◆ Exercise prompt
Word for word, repeat all of the entries below.

(Dataset entries)
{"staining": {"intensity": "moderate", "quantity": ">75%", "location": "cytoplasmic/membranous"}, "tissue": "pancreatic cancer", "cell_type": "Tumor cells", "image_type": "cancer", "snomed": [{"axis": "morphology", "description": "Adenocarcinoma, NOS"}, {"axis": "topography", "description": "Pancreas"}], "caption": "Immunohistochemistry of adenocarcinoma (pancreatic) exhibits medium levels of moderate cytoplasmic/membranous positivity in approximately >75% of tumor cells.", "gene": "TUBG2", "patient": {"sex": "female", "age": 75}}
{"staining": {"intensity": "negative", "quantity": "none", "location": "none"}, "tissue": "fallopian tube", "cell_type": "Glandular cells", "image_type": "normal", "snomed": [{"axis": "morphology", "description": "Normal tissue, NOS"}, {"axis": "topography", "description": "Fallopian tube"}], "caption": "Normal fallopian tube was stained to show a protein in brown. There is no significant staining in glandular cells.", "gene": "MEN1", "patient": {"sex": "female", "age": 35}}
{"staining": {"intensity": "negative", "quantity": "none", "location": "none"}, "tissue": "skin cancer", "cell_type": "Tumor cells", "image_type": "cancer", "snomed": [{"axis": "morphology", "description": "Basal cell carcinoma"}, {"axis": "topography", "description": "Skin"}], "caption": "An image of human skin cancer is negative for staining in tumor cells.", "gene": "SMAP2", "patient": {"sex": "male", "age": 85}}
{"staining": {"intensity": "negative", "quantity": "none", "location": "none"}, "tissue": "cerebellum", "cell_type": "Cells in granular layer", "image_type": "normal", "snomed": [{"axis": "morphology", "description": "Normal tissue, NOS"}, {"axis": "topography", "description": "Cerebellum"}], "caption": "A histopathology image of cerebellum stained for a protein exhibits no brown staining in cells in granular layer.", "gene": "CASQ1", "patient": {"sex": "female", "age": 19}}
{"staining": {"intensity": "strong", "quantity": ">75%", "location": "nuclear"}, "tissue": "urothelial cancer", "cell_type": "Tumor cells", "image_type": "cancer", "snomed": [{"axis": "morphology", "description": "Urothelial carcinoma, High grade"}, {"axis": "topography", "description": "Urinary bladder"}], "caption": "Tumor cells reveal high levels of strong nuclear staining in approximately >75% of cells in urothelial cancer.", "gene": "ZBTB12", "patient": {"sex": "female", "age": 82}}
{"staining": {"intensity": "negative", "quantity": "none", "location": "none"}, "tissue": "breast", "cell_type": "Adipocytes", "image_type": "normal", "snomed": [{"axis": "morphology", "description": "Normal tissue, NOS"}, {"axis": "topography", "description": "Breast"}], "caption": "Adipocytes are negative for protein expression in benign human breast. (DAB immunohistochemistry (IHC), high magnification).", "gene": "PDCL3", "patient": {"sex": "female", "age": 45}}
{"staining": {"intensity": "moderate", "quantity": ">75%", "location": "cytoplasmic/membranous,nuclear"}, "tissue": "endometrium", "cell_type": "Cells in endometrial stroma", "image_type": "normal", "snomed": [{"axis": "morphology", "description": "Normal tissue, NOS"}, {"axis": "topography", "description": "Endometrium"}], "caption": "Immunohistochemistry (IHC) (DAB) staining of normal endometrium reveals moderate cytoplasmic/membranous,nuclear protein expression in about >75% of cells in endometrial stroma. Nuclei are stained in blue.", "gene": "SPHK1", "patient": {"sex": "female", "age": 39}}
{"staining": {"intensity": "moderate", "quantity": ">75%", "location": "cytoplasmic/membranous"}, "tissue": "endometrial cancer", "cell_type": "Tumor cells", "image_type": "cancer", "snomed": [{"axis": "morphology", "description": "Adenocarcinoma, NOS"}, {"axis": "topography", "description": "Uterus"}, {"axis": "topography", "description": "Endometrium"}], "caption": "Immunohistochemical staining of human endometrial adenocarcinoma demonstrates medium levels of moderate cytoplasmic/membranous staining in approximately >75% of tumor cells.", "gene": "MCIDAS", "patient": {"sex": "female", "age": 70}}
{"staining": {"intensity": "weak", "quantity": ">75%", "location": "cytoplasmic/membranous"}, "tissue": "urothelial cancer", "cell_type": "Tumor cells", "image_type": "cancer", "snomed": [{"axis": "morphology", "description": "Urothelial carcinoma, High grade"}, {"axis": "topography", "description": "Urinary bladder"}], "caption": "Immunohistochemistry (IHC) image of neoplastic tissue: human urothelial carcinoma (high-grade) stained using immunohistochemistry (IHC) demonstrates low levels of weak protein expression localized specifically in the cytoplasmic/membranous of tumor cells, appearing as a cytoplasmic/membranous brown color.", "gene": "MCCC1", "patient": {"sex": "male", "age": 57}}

◆ Finished task
{"staining": {"intensity": "moderate", "quantity": ">75%", "location": "cytoplasmic/membranous"}, "tissue": "pancreatic cancer", "cell_type": "Tumor cells", "image_type": "cancer", "snomed": [{"axis": "morphology", "description": "Adenocarcinoma, NOS"}, {"axis": "topography", "description": "Pancreas"}], "caption": "Immunohistochemistry of adenocarcinoma (pancreatic) exhibits medium levels of moderate cytoplasmic/membranous positivity in approximately >75% of tumor cells.", "gene": "TUBG2", "patient": {"sex": "female", "age": 75}}
{"staining": {"intensity": "negative", "quantity": "none", "location": "none"}, "tissue": "fallopian tube", "cell_type": "Glandular cells", "image_type": "normal", "snomed": [{"axis": "morphology", "description": "Normal tissue, NOS"}, {"axis": "topography", "description": "Fallopian tube"}], "caption": "Normal fallopian tube was stained to show a protein in brown. There is no significant staining in glandular cells.", "gene": "MEN1", "patient": {"sex": "female", "age": 35}}
{"staining": {"intensity": "negative", "quantity": "none", "location": "none"}, "tissue": "skin cancer", "cell_type": "Tumor cells", "image_type": "cancer", "snomed": [{"axis": "morphology", "description": "Basal cell carcinoma"}, {"axis": "topography", "description": "Skin"}], "caption": "An image of human skin cancer is negative for staining in tumor cells.", "gene": "SMAP2", "patient": {"sex": "male", "age": 85}}
{"staining": {"intensity": "negative", "quantity": "none", "location": "none"}, "tissue": "cerebellum", "cell_type": "Cells in granular layer", "image_type": "normal", "snomed": [{"axis": "morphology", "description": "Normal tissue, NOS"}, {"axis": "topography", "description": "Cerebellum"}], "caption": "A histopathology image of cerebellum stained for a protein exhibits no brown staining in cells in granular layer.", "gene": "CASQ1", "patient": {"sex": "female", "age": 19}}
{"staining": {"intensity": "strong", "quantity": ">75%", "location": "nuclear"}, "tissue": "urothelial cancer", "cell_type": "Tumor cells", "image_type": "cancer", "snomed": [{"axis": "morphology", "description": "Urothelial carcinoma, High grade"}, {"axis": "topography", "description": "Urinary bladder"}], "caption": "Tumor cells reveal high levels of strong nuclear staining in approximately >75% of cells in urothelial cancer.", "gene": "ZBTB12", "patient": {"sex": "female", "age": 82}}
{"staining": {"intensity": "negative", "quantity": "none", "location": "none"}, "tissue": "breast", "cell_type": "Adipocytes", "image_type": "normal", "snomed": [{"axis": "morphology", "description": "Normal tissue, NOS"}, {"axis": "topography", "description": "Breast"}], "caption": "Adipocytes are negative for protein expression in benign human breast. (DAB immunohistochemistry (IHC), high magnification).", "gene": "PDCL3", "patient": {"sex": "female", "age": 45}}
{"staining": {"intensity": "moderate", "quantity": ">75%", "location": "cytoplasmic/membranous,nuclear"}, "tissue": "endometrium", "cell_type": "Cells in endometrial stroma", "image_type": "normal", "snomed": [{"axis": "morphology", "description": "Normal tissue, NOS"}, {"axis": "topography", "description": "Endometrium"}], "caption": "Immunohistochemistry (IHC) (DAB) staining of normal endometrium reveals moderate cytoplasmic/membranous,nuclear protein expression in about >75% of cells in endometrial stroma. Nuclei are stained in blue.", "gene": "SPHK1", "patient": {"sex": "female", "age": 39}}
{"staining": {"intensity": "moderate", "quantity": ">75%", "location": "cytoplasmic/membranous"}, "tissue": "endometrial cancer", "cell_type": "Tumor cells", "image_type": "cancer", "snomed": [{"axis": "morphology", "description": "Adenocarcinoma, NOS"}, {"axis": "topography", "description": "Uterus"}, {"axis": "topography", "description": "Endometrium"}], "caption": "Immunohistochemical staining of human endometrial adenocarcinoma demonstrates medium levels of moderate cytoplasmic/membranous staining in approximately >75% of tumor cells.", "gene": "MCIDAS", "patient": {"sex": "female", "age": 70}}
{"staining": {"intensity": "weak", "quantity": ">75%", "location": "cytoplasmic/membranous"}, "tissue": "urothelial cancer", "cell_type": "Tumor cells", "image_type": "cancer", "snomed": [{"axis": "morphology", "description": "Urothelial carcinoma, High grade"}, {"axis": "topography", "description": "Urinary bladder"}], "caption": "Immunohistochemistry (IHC) image of neoplastic tissue: human urothelial carcinoma (high-grade) stained using immunohistochemistry (IHC) demonstrates low levels of weak protein expression localized specifically in the cytoplasmic/membranous of tumor cells, appearing as a cytoplasmic/membranous brown color.", "gene": "MCCC1", "patient": {"sex": "male", "age": 57}}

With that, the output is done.